The second cause Aristotle identifies is the formal cause, “the form or the archetype, i.e. the statement of the essence” (Physics 194b27-28). The essence of the Son who “came down from the heavens” and became man is God (Decrees 24). Yet, also, He took on the essence of Man. He who is ὁμοούσιον with the Father also became ὁμοούσιον with humanity and so there are two formal causes of the incarnation: the forms or secondary substances of both God and Man. The form or essence of the incarnate Jesus Christ is both God and Man.
 The third cause Aristotle identifies is the efficient or agent cause, “the primary source of the change or coming to rest” (Physics 194b29). The agent cause of the incarnation is the Holy Spirit, because the Son of God “became incarnate from the Holy Spirit” (Decrees 24). As Creator, God is the primary source of all that comes to be. In God, the Father cannot be understood as the cause of the Son or the Holy Spirit, though some may be tempted to come to that conclusion given that the Son is begotten of the Father and the Holy Spirit proceeds from the Father, because the Son and the Holy Spirit, as God, are uncaused. However, the Father is the cause of the Son being begotten and the Father is the cause of the Holy Spirit proceeding. It is “from the Father” that the Son is begotten and it is “from the Father” that the Holy Spirit proceeds (Decrees 24). I will return to further efficient causes described in the Creed after I describe for what purpose these agencies work, that is, their final cause.
The fourth cause that Aristotle identifies is the final cause “in the sense of end or ‘that for the sake of which’ a thing is done” (Physics 194b33-34). “For us humans and for our salvation” is the final cause of what follows in the Creed: the incarnation, the crucifixion, the suffering, the burial, the resurrection, the ascension, the session, the coming again, the judgment, the kingdom, the prophets, the Church, and baptism (Decrees 24). All these things are the efficient causes or agencies that bring about our salvation, which is “the forgiving of sins…, resurrection of the dead and life in the age to come” (Decrees 24). This is a description of our salvation, the final end of these acts of the Lord. These acts of the Lord create the potential for our salvation, which we can cooperatively actualize in ourselves by responding affirmatively to Him with our lives.

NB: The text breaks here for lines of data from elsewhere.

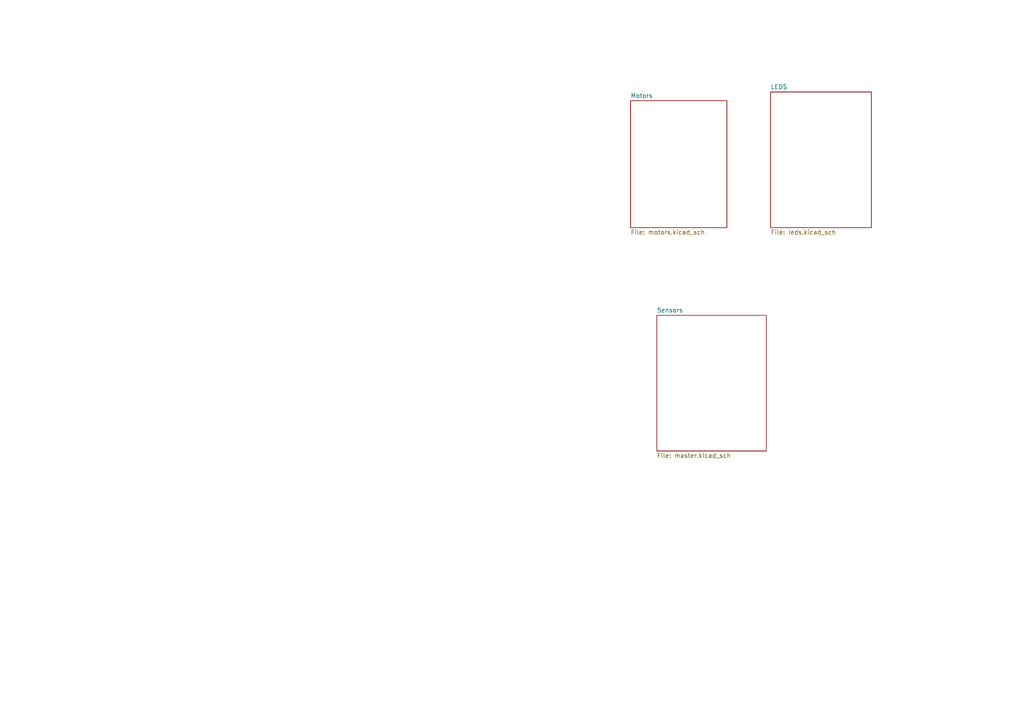
<source format=kicad_sch>
(kicad_sch (version 20230121) (generator eeschema)

  (uuid a3ee6841-9818-4847-b6af-a4e73b07d3de)

  (paper "A4")

  


  (sheet (at 190.5 91.44) (size 31.75 39.37) (fields_autoplaced)
    (stroke (width 0.1524) (type solid))
    (fill (color 0 0 0 0.0000))
    (uuid 2fb64497-5336-43f6-a515-dd4023b77c3c)
    (property "Sheetname" "Sensors" (at 190.5 90.7284 0)
      (effects (font (size 1.27 1.27)) (justify left bottom))
    )
    (property "Sheetfile" "master.kicad_sch" (at 190.5 131.3946 0)
      (effects (font (size 1.27 1.27)) (justify left top))
    )
    (instances
      (project "mhk"
        (path "/a3ee6841-9818-4847-b6af-a4e73b07d3de" (page "4"))
      )
    )
  )

  (sheet (at 223.52 26.67) (size 29.21 39.37) (fields_autoplaced)
    (stroke (width 0.1524) (type solid))
    (fill (color 0 0 0 0.0000))
    (uuid ac5e52d3-d064-4f2f-9dd5-4ba274436213)
    (property "Sheetname" "LEDS" (at 223.52 25.9584 0)
      (effects (font (size 1.27 1.27)) (justify left bottom))
    )
    (property "Sheetfile" "leds.kicad_sch" (at 223.52 66.6246 0)
      (effects (font (size 1.27 1.27)) (justify left top))
    )
    (instances
      (project "mhk"
        (path "/a3ee6841-9818-4847-b6af-a4e73b07d3de" (page "3"))
      )
    )
  )

  (sheet (at 182.88 29.21) (size 27.94 36.83) (fields_autoplaced)
    (stroke (width 0.1524) (type solid))
    (fill (color 0 0 0 0.0000))
    (uuid be500fda-276b-4f45-922a-71aa6b3b4080)
    (property "Sheetname" "Motors" (at 182.88 28.4984 0)
      (effects (font (size 1.27 1.27)) (justify left bottom))
    )
    (property "Sheetfile" "motors.kicad_sch" (at 182.88 66.6246 0)
      (effects (font (size 1.27 1.27)) (justify left top))
    )
    (instances
      (project "mhk"
        (path "/a3ee6841-9818-4847-b6af-a4e73b07d3de" (page "2"))
      )
    )
  )

  (sheet_instances
    (path "/" (page "1"))
  )
)

</source>
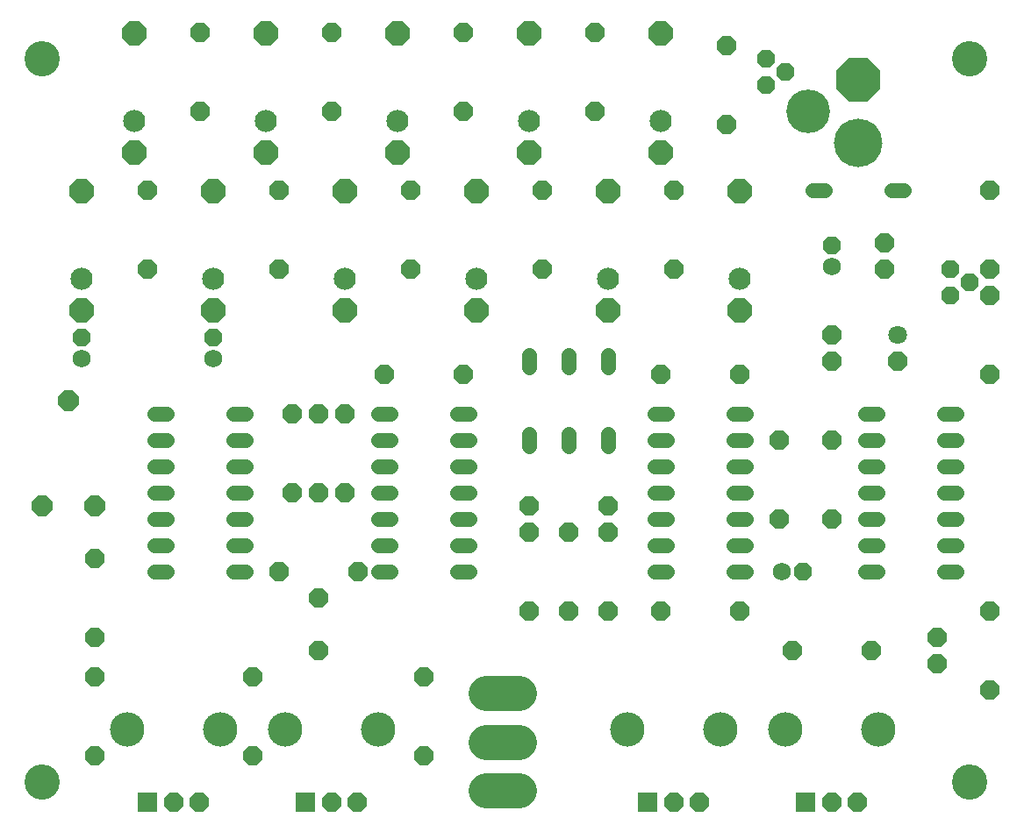
<source format=gbr>
G04 EAGLE Gerber RS-274X export*
G75*
%MOMM*%
%FSLAX34Y34*%
%LPD*%
%INSoldermask Top*%
%IPPOS*%
%AMOC8*
5,1,8,0,0,1.08239X$1,22.5*%
G01*
%ADD10P,1.869504X8X112.500000*%
%ADD11C,1.727200*%
%ADD12P,2.034460X8X112.500000*%
%ADD13P,2.034460X8X292.500000*%
%ADD14P,1.951982X8X292.500000*%
%ADD15C,1.803400*%
%ADD16P,1.869504X8X22.500000*%
%ADD17C,1.422400*%
%ADD18P,1.869504X8X292.500000*%
%ADD19C,4.673600*%
%ADD20P,4.618775X8X22.500000*%
%ADD21C,4.216400*%
%ADD22P,1.979475X8X292.500000*%
%ADD23P,1.979475X8X112.500000*%
%ADD24P,1.979475X8X22.500000*%
%ADD25P,2.144431X8X22.500000*%
%ADD26P,1.979475X8X202.500000*%
%ADD27C,3.403600*%
%ADD28P,2.584314X8X22.500000*%
%ADD29C,2.133600*%
%ADD30R,1.853200X1.853200*%
%ADD31P,2.005885X8X292.500000*%
%ADD32C,3.319200*%
%ADD33C,3.403200*%


D10*
X812800Y568960D03*
D11*
X812800Y548640D03*
D12*
X863600Y546100D03*
X863600Y571500D03*
D13*
X812800Y482600D03*
X812800Y457200D03*
D14*
X876300Y457200D03*
D15*
X876300Y482600D03*
D10*
X215900Y480060D03*
D11*
X215900Y459740D03*
D16*
X784860Y254000D03*
D11*
X764540Y254000D03*
D13*
X317500Y228600D03*
X317500Y177800D03*
D17*
X520700Y451104D02*
X520700Y463296D01*
X520700Y387096D02*
X520700Y374904D01*
X596900Y451104D02*
X596900Y463296D01*
X596900Y387096D02*
X596900Y374904D01*
X558800Y451104D02*
X558800Y463296D01*
X558800Y387096D02*
X558800Y374904D01*
X844804Y406400D02*
X856996Y406400D01*
X856996Y381000D02*
X844804Y381000D01*
X844804Y254000D02*
X856996Y254000D01*
X921004Y254000D02*
X933196Y254000D01*
X856996Y355600D02*
X844804Y355600D01*
X844804Y330200D02*
X856996Y330200D01*
X856996Y279400D02*
X844804Y279400D01*
X844804Y304800D02*
X856996Y304800D01*
X921004Y279400D02*
X933196Y279400D01*
X933196Y304800D02*
X921004Y304800D01*
X921004Y330200D02*
X933196Y330200D01*
X933196Y355600D02*
X921004Y355600D01*
X921004Y381000D02*
X933196Y381000D01*
X933196Y406400D02*
X921004Y406400D01*
D18*
X927100Y546100D03*
X946150Y533400D03*
X927100Y520700D03*
D17*
X171196Y406400D02*
X159004Y406400D01*
X159004Y381000D02*
X171196Y381000D01*
X171196Y254000D02*
X159004Y254000D01*
X235204Y254000D02*
X247396Y254000D01*
X171196Y355600D02*
X159004Y355600D01*
X159004Y330200D02*
X171196Y330200D01*
X171196Y279400D02*
X159004Y279400D01*
X159004Y304800D02*
X171196Y304800D01*
X235204Y279400D02*
X247396Y279400D01*
X247396Y304800D02*
X235204Y304800D01*
X235204Y330200D02*
X247396Y330200D01*
X247396Y355600D02*
X235204Y355600D01*
X235204Y381000D02*
X247396Y381000D01*
X247396Y406400D02*
X235204Y406400D01*
X641604Y406400D02*
X653796Y406400D01*
X653796Y381000D02*
X641604Y381000D01*
X641604Y254000D02*
X653796Y254000D01*
X717804Y254000D02*
X729996Y254000D01*
X653796Y355600D02*
X641604Y355600D01*
X641604Y330200D02*
X653796Y330200D01*
X653796Y279400D02*
X641604Y279400D01*
X641604Y304800D02*
X653796Y304800D01*
X717804Y279400D02*
X729996Y279400D01*
X729996Y304800D02*
X717804Y304800D01*
X717804Y330200D02*
X729996Y330200D01*
X729996Y355600D02*
X717804Y355600D01*
X717804Y381000D02*
X729996Y381000D01*
X729996Y406400D02*
X717804Y406400D01*
X387096Y406400D02*
X374904Y406400D01*
X374904Y381000D02*
X387096Y381000D01*
X387096Y254000D02*
X374904Y254000D01*
X451104Y254000D02*
X463296Y254000D01*
X387096Y355600D02*
X374904Y355600D01*
X374904Y330200D02*
X387096Y330200D01*
X387096Y279400D02*
X374904Y279400D01*
X374904Y304800D02*
X387096Y304800D01*
X451104Y279400D02*
X463296Y279400D01*
X463296Y304800D02*
X451104Y304800D01*
X451104Y330200D02*
X463296Y330200D01*
X463296Y355600D02*
X451104Y355600D01*
X451104Y381000D02*
X463296Y381000D01*
X463296Y406400D02*
X451104Y406400D01*
D19*
X838200Y667500D03*
D20*
X838200Y728500D03*
D21*
X790200Y698500D03*
D22*
X101600Y152400D03*
X101600Y76200D03*
D23*
X457200Y698500D03*
X457200Y774700D03*
X584200Y698500D03*
X584200Y774700D03*
D22*
X711200Y762000D03*
X711200Y685800D03*
X254000Y152400D03*
X254000Y76200D03*
X203200Y774700D03*
X203200Y698500D03*
X330200Y774700D03*
X330200Y698500D03*
X596900Y292100D03*
X596900Y215900D03*
D24*
X279400Y254000D03*
X355600Y254000D03*
D23*
X762000Y304800D03*
X762000Y381000D03*
X558800Y215900D03*
X558800Y292100D03*
D25*
X50800Y317500D03*
X101600Y317500D03*
X76200Y419100D03*
D23*
X342900Y330200D03*
X342900Y406400D03*
D22*
X279400Y622300D03*
X279400Y546100D03*
X152400Y622300D03*
X152400Y546100D03*
D24*
X381000Y444500D03*
X457200Y444500D03*
D23*
X101600Y190500D03*
X101600Y266700D03*
X419100Y76200D03*
X419100Y152400D03*
D22*
X533400Y622300D03*
X533400Y546100D03*
X660400Y622300D03*
X660400Y546100D03*
X520700Y292100D03*
X520700Y215900D03*
D23*
X292100Y330200D03*
X292100Y406400D03*
D22*
X406400Y622300D03*
X406400Y546100D03*
D26*
X723900Y444500D03*
X647700Y444500D03*
D23*
X965200Y444500D03*
X965200Y520700D03*
D24*
X774700Y177800D03*
X850900Y177800D03*
X520700Y317500D03*
X596900Y317500D03*
D22*
X317500Y406400D03*
X317500Y330200D03*
D26*
X723900Y215900D03*
X647700Y215900D03*
D27*
X511302Y135890D02*
X479298Y135890D01*
X479298Y88900D02*
X511302Y88900D01*
X511302Y41910D02*
X479298Y41910D01*
D28*
X393700Y773900D03*
D29*
X393700Y688900D03*
D28*
X393700Y658900D03*
X469900Y621500D03*
D29*
X469900Y536500D03*
D28*
X469900Y506500D03*
X723900Y621500D03*
D29*
X723900Y536500D03*
D28*
X723900Y506500D03*
X596900Y621500D03*
D29*
X596900Y536500D03*
D28*
X596900Y506500D03*
X520700Y773900D03*
D29*
X520700Y688900D03*
D28*
X520700Y658900D03*
X647700Y773900D03*
D29*
X647700Y688900D03*
D28*
X647700Y658900D03*
X139700Y773900D03*
D29*
X139700Y688900D03*
D28*
X139700Y658900D03*
X266700Y773900D03*
D29*
X266700Y688900D03*
D28*
X266700Y658900D03*
X88900Y621500D03*
D29*
X88900Y536500D03*
D28*
X88900Y506500D03*
X342900Y621500D03*
D29*
X342900Y536500D03*
D28*
X342900Y506500D03*
X215900Y621500D03*
D29*
X215900Y536500D03*
D28*
X215900Y506500D03*
D30*
X152800Y31600D03*
D31*
X177800Y31600D03*
X202800Y31600D03*
D32*
X222800Y101600D03*
X132800Y101600D03*
D30*
X305200Y31600D03*
D31*
X330200Y31600D03*
X355200Y31600D03*
D32*
X375200Y101600D03*
X285200Y101600D03*
D30*
X787800Y31600D03*
D31*
X812800Y31600D03*
X837800Y31600D03*
D32*
X857800Y101600D03*
X767800Y101600D03*
D30*
X635400Y31600D03*
D31*
X660400Y31600D03*
X685400Y31600D03*
D32*
X705400Y101600D03*
X615400Y101600D03*
D33*
X50800Y749300D03*
X946150Y749300D03*
X50800Y50800D03*
X946150Y50800D03*
D10*
X88900Y480060D03*
D11*
X88900Y459740D03*
D22*
X965200Y215900D03*
X965200Y139700D03*
X914400Y190500D03*
X914400Y165100D03*
D10*
X749300Y723900D03*
X768350Y736600D03*
X749300Y749300D03*
D17*
X794004Y622300D02*
X806196Y622300D01*
X870204Y622300D02*
X882396Y622300D01*
D22*
X965200Y622300D03*
X965200Y546100D03*
X812800Y381000D03*
X812800Y304800D03*
M02*

</source>
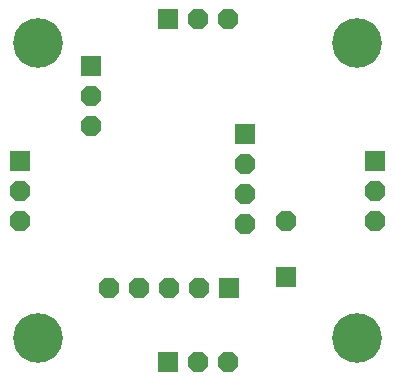
<source format=gbs>
G75*
%MOIN*%
%OFA0B0*%
%FSLAX25Y25*%
%IPPOS*%
%LPD*%
%AMOC8*
5,1,8,0,0,1.08239X$1,22.5*
%
%ADD10C,0.16548*%
%ADD11R,0.06737X0.06737*%
%ADD12OC8,0.06737*%
D10*
X0016780Y0018748D03*
X0016780Y0117173D03*
X0123079Y0117173D03*
X0123079Y0018748D03*
D11*
X0099417Y0039220D03*
X0080323Y0035638D03*
X0059929Y0010874D03*
X0010874Y0077961D03*
X0034496Y0109457D03*
X0059929Y0125047D03*
X0085677Y0086898D03*
X0128984Y0077961D03*
D12*
X0128984Y0067961D03*
X0128984Y0057961D03*
X0099417Y0057803D03*
X0085677Y0056898D03*
X0085677Y0066898D03*
X0085677Y0076898D03*
X0070323Y0035638D03*
X0060323Y0035638D03*
X0050323Y0035638D03*
X0040323Y0035638D03*
X0069929Y0010874D03*
X0079929Y0010874D03*
X0010874Y0057961D03*
X0010874Y0067961D03*
X0034496Y0089457D03*
X0034496Y0099457D03*
X0069929Y0125047D03*
X0079929Y0125047D03*
M02*

</source>
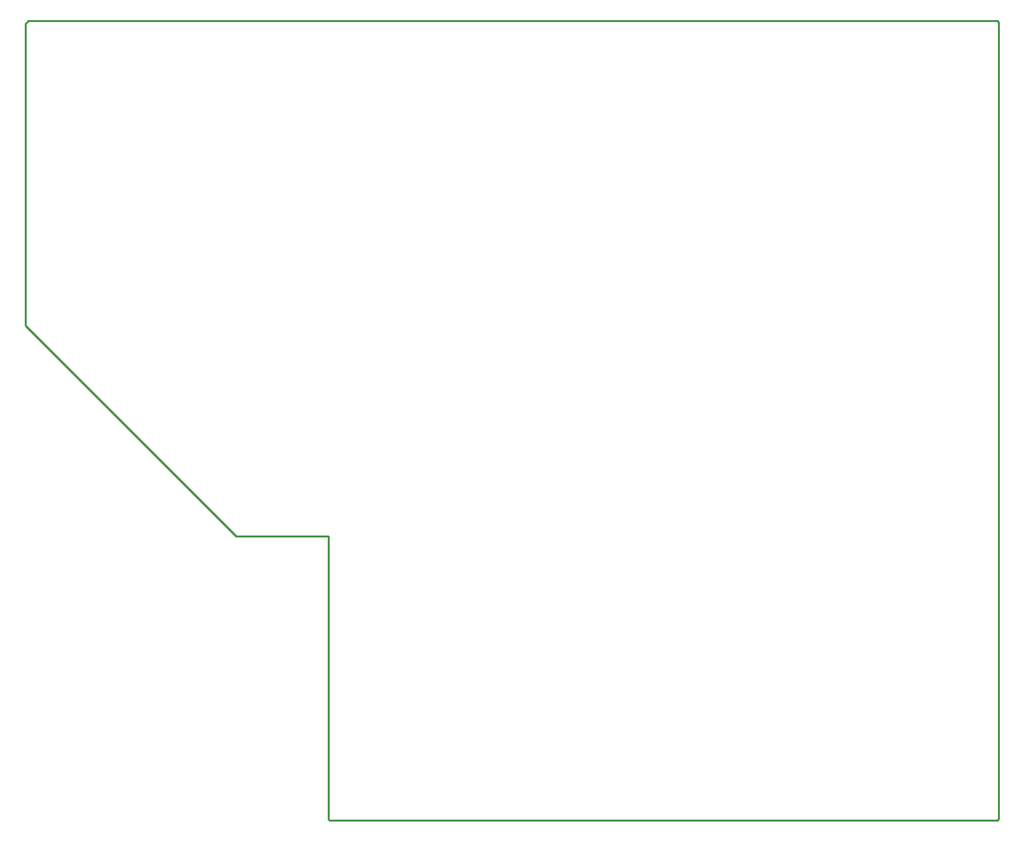
<source format=gko>
G04*
G04 #@! TF.GenerationSoftware,Altium Limited,Altium Designer,20.0.9 (164)*
G04*
G04 Layer_Color=16711935*
%FSLAX25Y25*%
%MOIN*%
G70*
G01*
G75*
%ADD17C,0.01000*%
D17*
X-750Y-750D02*
X750Y750D01*
X483750Y-397750D02*
X484250Y-397250D01*
X150750Y-397750D02*
X483750D01*
X750Y750D02*
X483750D01*
X484250Y250D01*
Y-397250D02*
Y250D01*
X150250Y-397250D02*
X150750Y-397750D01*
X150250Y-397250D02*
Y-256250D01*
X104250D02*
X150250D01*
X-750Y-151250D02*
X104250Y-256250D01*
X-750Y-151250D02*
Y-750D01*
M02*

</source>
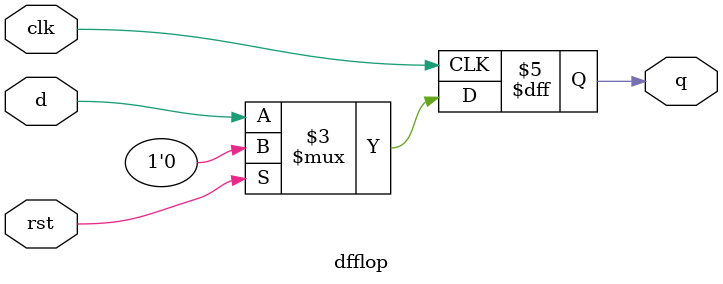
<source format=v>
module bit_syn_j(q,clk,rst);
  input clk,rst;
  output [3:0]q;
  wire [3:0]q;
  dfflop s1 (q[3],(~q[0]),clk,rst);
  dfflop s2 (q[2],q[3],clk,rst);
  dfflop s3 (q[1],q[2],clk,rst);
  dfflop s4 (q[0],q[1],clk,rst);
endmodule
  
  
module dfflop(q,d,clk,rst);
  input d,clk,rst;
  output reg q;
  always @ (posedge clk)
  begin
    if(rst)
      q<=0;
    else
      q<=d;
  end
endmodule


  
  

</source>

The philosophical terms of Aristotle’s categories and causes are useful for organizing our thinking and clearly expressing the truth that has been revealed to us in the Church. It seems apparent that the Fathers of the First Nicene and Constantinopolitan Councils allowed his philosophy to shape their understanding and expression of the faith and it is good for us to learn his system of thought so that we can more clearly understand them.

Works Cited
Aristotle. The Basic Works of Aristotle. Ed. Richard McKeon. New York: Random House, 1941.
Decrees of the Ecumenical Councils. Ed. Norman P. Tanner. Vol. 1. London: Sheed & Ward, 1990.